Recurrentes en la iconografía de Romo son las ollas de barro, las cruces y los caracoles. Las primeras son obviamente testimonios de un principio femenino que interactúa con la presencia del agua y de la tierra. La cruz erguida, suplanta o genera a mi modo de ver el cuerpo del propio pintor, aunque su efigie aparezca representada veristamente en la composición. Los caracoles son símbolos de vida, de una vida incipiente que avanza con lentitud acompañada de la concha: nacimiento y mortaja a la vez. Los objetos y elementos con función simbólica se acompañan de otros que la tienen predominantemente decorativa, como son los fragmentos de un muro de ladrillo, el petatillo del suelo, las cuadriculas de loza o las franjas en diagonal que por cierto recuerdan las que aparecen en varias pinturas de Francisco Toledo, cuyo influjo se deja ver no únicamente con estos elementos, si no también en otros, sobre todo en las últimas obras de Romo. Existen, asimismo, ciertas coincidencias entre este pintor y Enrique Guzmán -aunque la tónica de Romo es distinta y hasta opuesta a la del desaparecido artista de Aguascalientes-; de manera similar sucede que algunos adminículos, como peines y tornillos, hacen evocar al Emilio Ortiz de la década de los setenta. Aunque parezca raro por tratarse de un artista no figurativo, también es muy detectable la presencia de un Gunther Gerzo, y no solo en ciertos aspectos facturables de la pintura de Romo, por ejemplo, en la forma como esfuma y gradúa el color, sino en los efectos de rompimiento, desgarramiento o hendidura que éste propone en no pocas composiciones.

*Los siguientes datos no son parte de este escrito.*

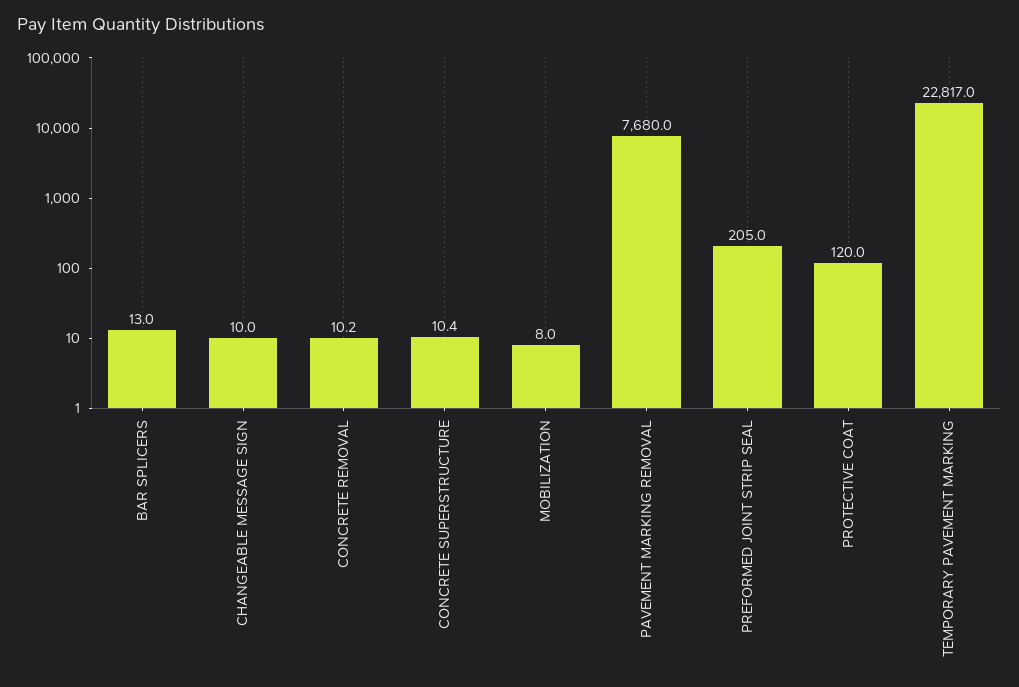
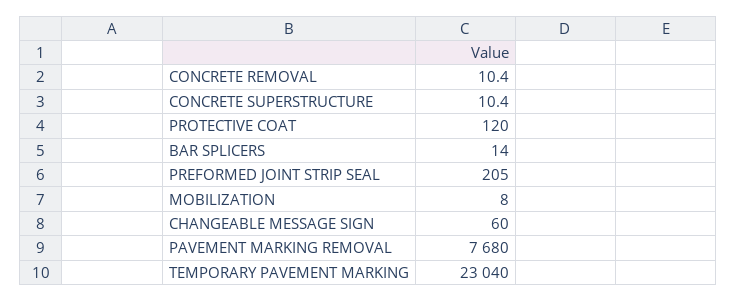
  {
-   "BAR SPLICERS": 13,
+   "BAR SPLICERS": 14,
-   "CHANGEABLE MESSAGE SIGN": 10,
+   "CHANGEABLE MESSAGE SIGN": 60,
-   "CONCRETE REMOVAL": 10.2,
+   "CONCRETE REMOVAL": 10.4,
    "CONCRETE SUPERSTRUCTURE": 10.4,
    "MOBILIZATION": 8,
    "PAVEMENT MARKING REMOVAL": 7680,
    "PREFORMED JOINT STRIP SEAL": 205,
    "PROTECTIVE COAT": 120,
-   "TEMPORARY PAVEMENT MARKING": 22817
+   "TEMPORARY PAVEMENT MARKING": 23040
  }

La gama cromática que privilegia Romo es una combinación de sienas y ocres con azules verdosos. Estos últimos no pocas veces colindan de manera muy acertada con verdes mas quemados, cercanos al color de la hierba o del pasto mojado. Los toques de rojo, casi siempre circunscritos a las áreas en que se representa la sangre, se encuentran dosificados de tal manera que contribuyen a potenciar los valores de los colores mezclados, como pueden serlo el rojo indio o el rosa, pero sin competir con ellos.
La iconografía de Romo alude a imágenes de infancia, su región de origen en el Valle de Mezquital y a sucesos recientes, ya sea relacionados con su vida o con su entorno próximo. Puede suceder que la cita se construya mediante su opuesto; así, en el Mezquital no hay agua, ni verdes y la carencia se sustituye por la presencia; otras veces la evocación es directa, como sucede con las figuras y objetos que rememoran un grave accidente automovilístico sufrido por el artista en el año 1982, o el paisaje en el que aparece su casa con un enorme maguey en primer plano. Por cierto, éste es el único cuadro desprovisto de elementos fantasiosos, aunque no de simbolismo. El género de una pintura naturalmente se define en relación a los géneros que le son más próximos. Romo no introduce elementos inadmisibles, inexplicables o misteriosos en sus obras, pero sí categorías que se salen del contexto de lo descriptivo y que poseen un significado alegórico, emblemático o conmemorativo. Puede así afirmarse que su fantasía no se expresa en términos suprarreales o maravillosos, sino que transforma la visión de la realidad poética en áreas de buscar una fidelidad poética, a imágenes y concepciones pictóricas que por razones biográficas le son familiares.
Ciudad Universitaria, febrero de 1988, México.